_Given data_
++++++++++++++++++++

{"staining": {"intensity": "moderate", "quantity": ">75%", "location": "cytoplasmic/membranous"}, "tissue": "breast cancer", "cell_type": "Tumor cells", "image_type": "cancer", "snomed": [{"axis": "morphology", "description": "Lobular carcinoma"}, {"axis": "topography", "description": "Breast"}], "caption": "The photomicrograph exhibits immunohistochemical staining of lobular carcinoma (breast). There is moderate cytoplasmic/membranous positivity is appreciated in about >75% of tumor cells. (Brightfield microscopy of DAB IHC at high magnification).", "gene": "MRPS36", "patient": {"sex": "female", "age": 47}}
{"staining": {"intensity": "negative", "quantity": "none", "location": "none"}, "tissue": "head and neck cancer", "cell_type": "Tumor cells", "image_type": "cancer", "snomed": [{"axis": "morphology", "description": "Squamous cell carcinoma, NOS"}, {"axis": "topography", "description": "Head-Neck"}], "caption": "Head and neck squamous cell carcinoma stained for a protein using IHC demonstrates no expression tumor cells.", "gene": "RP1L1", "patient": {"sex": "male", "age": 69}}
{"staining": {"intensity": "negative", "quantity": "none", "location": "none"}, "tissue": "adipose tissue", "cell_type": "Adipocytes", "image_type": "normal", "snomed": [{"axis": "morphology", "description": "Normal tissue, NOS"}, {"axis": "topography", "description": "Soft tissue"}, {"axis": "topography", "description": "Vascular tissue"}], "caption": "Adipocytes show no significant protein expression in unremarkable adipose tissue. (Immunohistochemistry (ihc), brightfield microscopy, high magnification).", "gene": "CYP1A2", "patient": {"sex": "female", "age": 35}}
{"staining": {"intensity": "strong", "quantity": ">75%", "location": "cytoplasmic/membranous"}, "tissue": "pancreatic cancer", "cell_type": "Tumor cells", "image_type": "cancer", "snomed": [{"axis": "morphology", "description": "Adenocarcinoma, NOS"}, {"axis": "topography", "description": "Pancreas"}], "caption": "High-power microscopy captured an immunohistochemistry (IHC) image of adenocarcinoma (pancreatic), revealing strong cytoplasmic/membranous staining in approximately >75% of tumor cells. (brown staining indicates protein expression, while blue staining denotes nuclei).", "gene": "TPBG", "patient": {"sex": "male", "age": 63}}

++++++++++++++++++++

Which lines of the data include the word "magnification"? Copy each one.

_Solution to this problem_
{"staining": {"intensity": "moderate", "quantity": ">75%", "location": "cytoplasmic/membranous"}, "tissue": "breast cancer", "cell_type": "Tumor cells", "image_type": "cancer", "snomed": [{"axis": "morphology", "description": "Lobular carcinoma"}, {"axis": "topography", "description": "Breast"}], "caption": "The photomicrograph exhibits immunohistochemical staining of lobular carcinoma (breast). There is moderate cytoplasmic/membranous positivity is appreciated in about >75% of tumor cells. (Brightfield microscopy of DAB IHC at high magnification).", "gene": "MRPS36", "patient": {"sex": "female", "age": 47}}
{"staining": {"intensity": "negative", "quantity": "none", "location": "none"}, "tissue": "adipose tissue", "cell_type": "Adipocytes", "image_type": "normal", "snomed": [{"axis": "morphology", "description": "Normal tissue, NOS"}, {"axis": "topography", "description": "Soft tissue"}, {"axis": "topography", "description": "Vascular tissue"}], "caption": "Adipocytes show no significant protein expression in unremarkable adipose tissue. (Immunohistochemistry (ihc), brightfield microscopy, high magnification).", "gene": "CYP1A2", "patient": {"sex": "female", "age": 35}}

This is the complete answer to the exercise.